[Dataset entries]

⟨

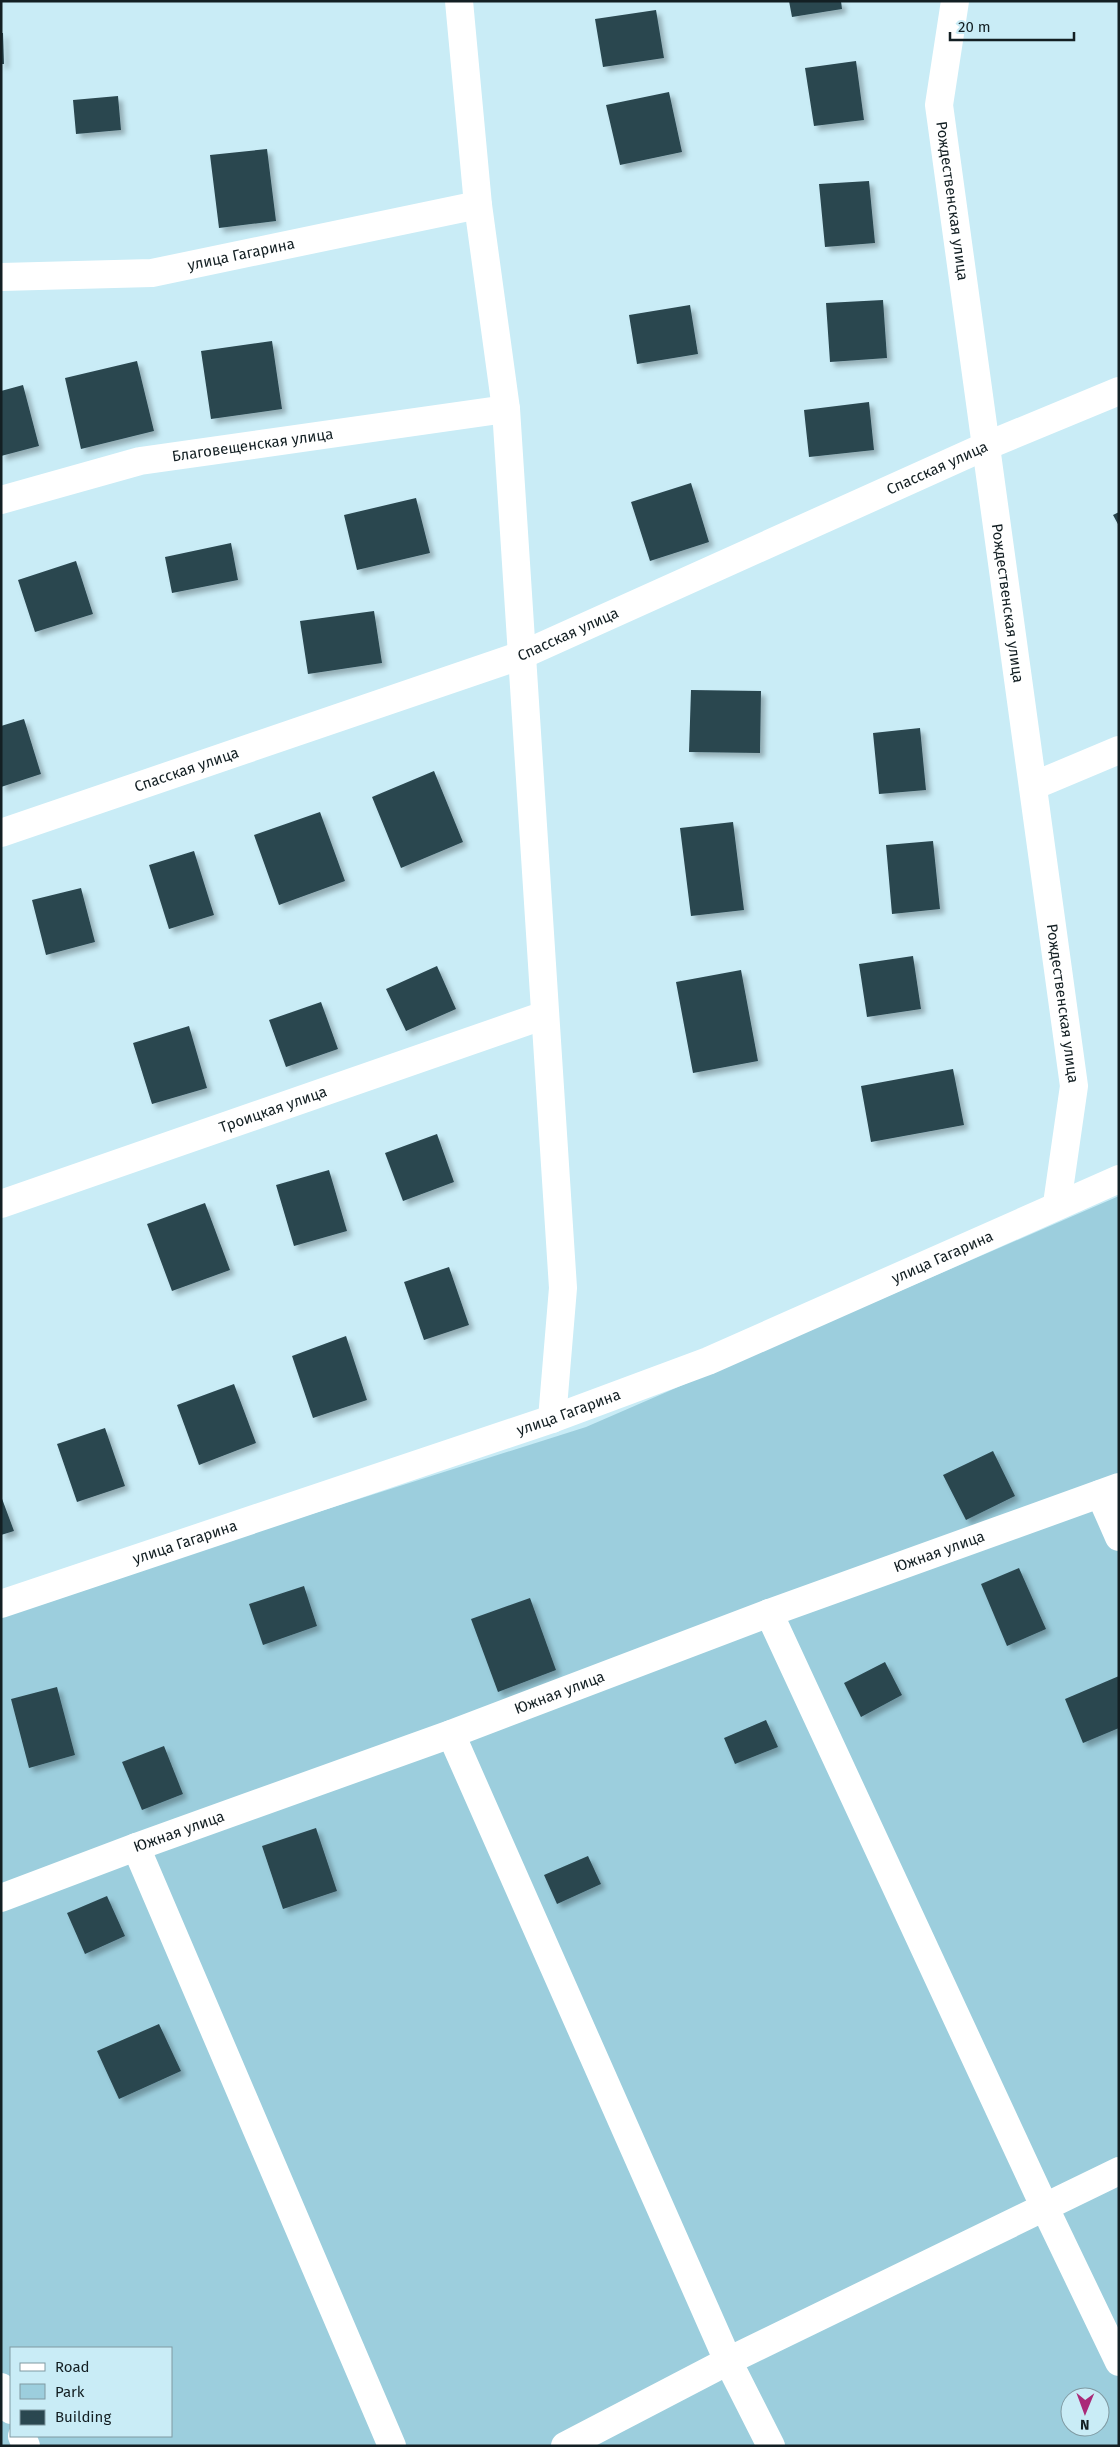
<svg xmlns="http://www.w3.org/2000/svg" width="1120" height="2447" viewBox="0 0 1120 2447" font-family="'Fira Sans',sans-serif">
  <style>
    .green { fill: #9ccedd; fill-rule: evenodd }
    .building { fill: #2a4750; filter: url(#shadow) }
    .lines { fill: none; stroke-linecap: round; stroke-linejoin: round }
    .minor { stroke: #fff; stroke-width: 28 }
    .labels { text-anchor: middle; stroke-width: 5; stroke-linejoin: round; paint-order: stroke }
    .street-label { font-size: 15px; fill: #131f23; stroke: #c9ecf6 }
  </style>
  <defs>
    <filter id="shadow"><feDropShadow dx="4.5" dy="4.5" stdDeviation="2.5" flood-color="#0004"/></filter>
  </defs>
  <rect width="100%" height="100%" fill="#c9ecf6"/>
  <!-- green -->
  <path class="green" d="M1119 1196V2446H1V1618L154 1564 586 1427ZM11 2348H171V2436H11ZM1070 2397H1100V2427H1070Z"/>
  <!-- building -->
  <path class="building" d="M789 1H841L842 9 792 17Z
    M656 10 664 58 603 67 595 19Z
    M1 33H3L4 64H1Z
    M856 61 864 120 814 126 805 68Z
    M669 92 682 152 620 165 606 105Z
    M118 96 121 130 76 134 73 100Z
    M267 149 276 221 219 228 210 155Z
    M869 181 875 243 825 247 819 184Z
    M883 300 887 358 830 362 826 303Z
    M690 305 698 354 637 364 629 315Z
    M272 341 282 409 211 419 201 351Z
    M137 361 154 431 81 449 65 378Z
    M23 385 39 446 1 456V391Z
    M869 402 874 450 809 457 804 410Z
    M691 483 709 542 650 561 631 502Z
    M416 498 430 553 357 570 344 515Z
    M1119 512V526L1113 515Z
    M231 543 238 580 172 593 165 557Z
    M76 561 93 614 35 632 18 580Z
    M374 611 382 663 308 674 300 621Z
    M691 690 761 691 760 753 689 752Z
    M24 719 41 774 1 787V726Z
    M920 728 926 790 879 794 873 733Z
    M434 771 463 842 401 868 372 797Z
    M320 812 345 881 279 905 254 835Z
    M733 822 744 910 691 916 680 828Z
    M933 841 940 909 892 914 886 845Z
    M194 851 214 915 169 929 149 865Z
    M81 888 95 942 46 955 32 900Z
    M913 956 921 1009 867 1017 859 964Z
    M437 966 456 1009 406 1031 386 989Z
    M741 970 758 1061 693 1073 676 982Z
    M321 1002 338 1049 286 1067 269 1020Z
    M189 1026 207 1088 152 1104 133 1043Z
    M953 1069 964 1125 871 1142 861 1086Z
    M437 1134 454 1182 403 1201 385 1153Z
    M329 1170 347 1231 294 1246 276 1185Z
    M205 1203 230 1270 172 1291 147 1224Z
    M449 1267 469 1325 424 1340 404 1282Z
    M346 1336 367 1400 313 1418 292 1356Z
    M234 1384 256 1443 199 1465 177 1405Z
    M105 1428 125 1486 77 1502 57 1444Z
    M993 1451 1015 1496 966 1520 943 1475Z
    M1 1496 14 1531 1 1535Z
    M1019 1568 1046 1629 1007 1646 981 1584Z
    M304 1586 317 1626 263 1645 249 1604Z
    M530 1598 556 1670 498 1692 471 1619Z
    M885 1662 902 1695 861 1717 844 1683Z
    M1119 1676V1728L1083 1743 1065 1699Z
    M57 1687 75 1755 29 1768 11 1699Z
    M766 1720 778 1747 735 1764 724 1738Z
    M164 1746 183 1794 142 1810 122 1762Z
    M316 1828 337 1891 283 1909 262 1846Z
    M588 1856 601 1884 557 1904 544 1875Z
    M107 1896 125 1936 85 1954 67 1913Z
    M159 2024 181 2071 119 2099 97 2051Z"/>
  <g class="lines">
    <!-- minor -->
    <g class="minor">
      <path d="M459 1 478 205 506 409 563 1288 552 1419"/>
      <path id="s1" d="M955 1 939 105 1074 1086 1057 1204"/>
      <path id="s2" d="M1 277 152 273 478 205"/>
      <path id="s3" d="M1 500 140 461 506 409"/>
      <path d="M1033 786 1119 750"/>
      <path id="s4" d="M1 833 522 655 986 446 1119 391"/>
      <path id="s5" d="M1 1204 545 1015"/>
      <path d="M1100 1494 1119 1537"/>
      <path id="s6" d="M1 1604 552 1419 708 1361 1119 1179"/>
      <path d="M769 1613 1045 2208 1119 2362"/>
      <path d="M451 1734 728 2361 771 2446"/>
      <path d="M136 1847 392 2446"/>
      <path id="s7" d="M1 1898 136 1847 451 1734 769 1613 1119 1487"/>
      <path d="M1 2387 11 2410"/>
      <path d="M22 2436 26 2446"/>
      <path d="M565 2446 728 2361 1119 2171"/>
    </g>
  </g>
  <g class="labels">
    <!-- street labels -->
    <g class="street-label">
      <text dy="5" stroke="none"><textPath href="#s1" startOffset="202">Рождественская улица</textPath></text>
      <text dy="5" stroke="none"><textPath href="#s2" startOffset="242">улица Гагарина</textPath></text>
      <text dy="5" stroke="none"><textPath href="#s3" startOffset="258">Благовещенская улица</textPath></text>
      <text dy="5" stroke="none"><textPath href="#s4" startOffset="1006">Спасская улица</textPath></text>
      <text dy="5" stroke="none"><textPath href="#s1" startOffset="608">Рождественская улица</textPath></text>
      <text dy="5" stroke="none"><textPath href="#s4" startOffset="601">Спасская улица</textPath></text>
      <text dy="5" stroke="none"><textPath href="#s4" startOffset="196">Спасская улица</textPath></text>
      <text dy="5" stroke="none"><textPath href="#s1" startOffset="1012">Рождественская улица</textPath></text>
      <text dy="5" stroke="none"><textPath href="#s5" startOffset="288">Троицкая улица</textPath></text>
      <text dy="5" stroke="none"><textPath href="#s6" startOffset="1004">улица Гагарина</textPath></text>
      <text dy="5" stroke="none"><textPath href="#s6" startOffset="599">улица Гагарина</textPath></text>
      <text dy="5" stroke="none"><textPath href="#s6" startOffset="194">улица Гагарина</textPath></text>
      <text dy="5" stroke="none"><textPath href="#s7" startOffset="1000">Южная улица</textPath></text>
      <text dy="5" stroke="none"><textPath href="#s7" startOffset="595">Южная улица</textPath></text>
      <text dy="5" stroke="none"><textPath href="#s7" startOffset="190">Южная улица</textPath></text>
    </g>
  </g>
  <!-- border -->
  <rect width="1120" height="2447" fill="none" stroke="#131f23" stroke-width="5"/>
  <!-- legend -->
  <rect x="10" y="2347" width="162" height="90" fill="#c9ecf6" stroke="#809aa2"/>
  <rect x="20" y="2363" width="25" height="8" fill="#ffffff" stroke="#809aa2"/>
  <text x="55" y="2372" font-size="15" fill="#131f23">Road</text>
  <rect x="20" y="2384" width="25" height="15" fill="#9ccedd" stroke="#809aa2"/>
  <text x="55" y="2397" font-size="15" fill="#131f23">Park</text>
  <rect x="20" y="2410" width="25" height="15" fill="#2a4750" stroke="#809aa2"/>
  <text x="55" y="2422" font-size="15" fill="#131f23">Building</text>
  <!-- north arrow -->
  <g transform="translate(1085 2412) rotate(181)"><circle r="24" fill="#c9ecf6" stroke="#809aa2"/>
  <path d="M0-4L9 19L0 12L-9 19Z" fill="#aa2a78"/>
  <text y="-8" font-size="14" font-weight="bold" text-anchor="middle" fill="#131f23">N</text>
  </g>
  <!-- scale -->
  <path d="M950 32v8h124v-8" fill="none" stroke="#131f23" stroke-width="2.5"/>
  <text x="958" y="32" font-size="15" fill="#131f23" stroke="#c9ecf6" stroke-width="4" paint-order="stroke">20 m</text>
</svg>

⟩

Reproduce exactly the section above that begins at the line containing "15px; fill: #131f23;" and ends at the line containing "<!-- building -->", leaving out all other lines.

    .street-label { font-size: 15px; fill: #131f23; stroke: #c9ecf6 }
  </style>
  <defs>
    <filter id="shadow"><feDropShadow dx="4.5" dy="4.5" stdDeviation="2.5" flood-color="#0004"/></filter>
  </defs>
  <rect width="100%" height="100%" fill="#c9ecf6"/>
  <!-- green -->
  <path class="green" d="M1119 1196V2446H1V1618L154 1564 586 1427ZM11 2348H171V2436H11ZM1070 2397H1100V2427H1070Z"/>
  <!-- building -->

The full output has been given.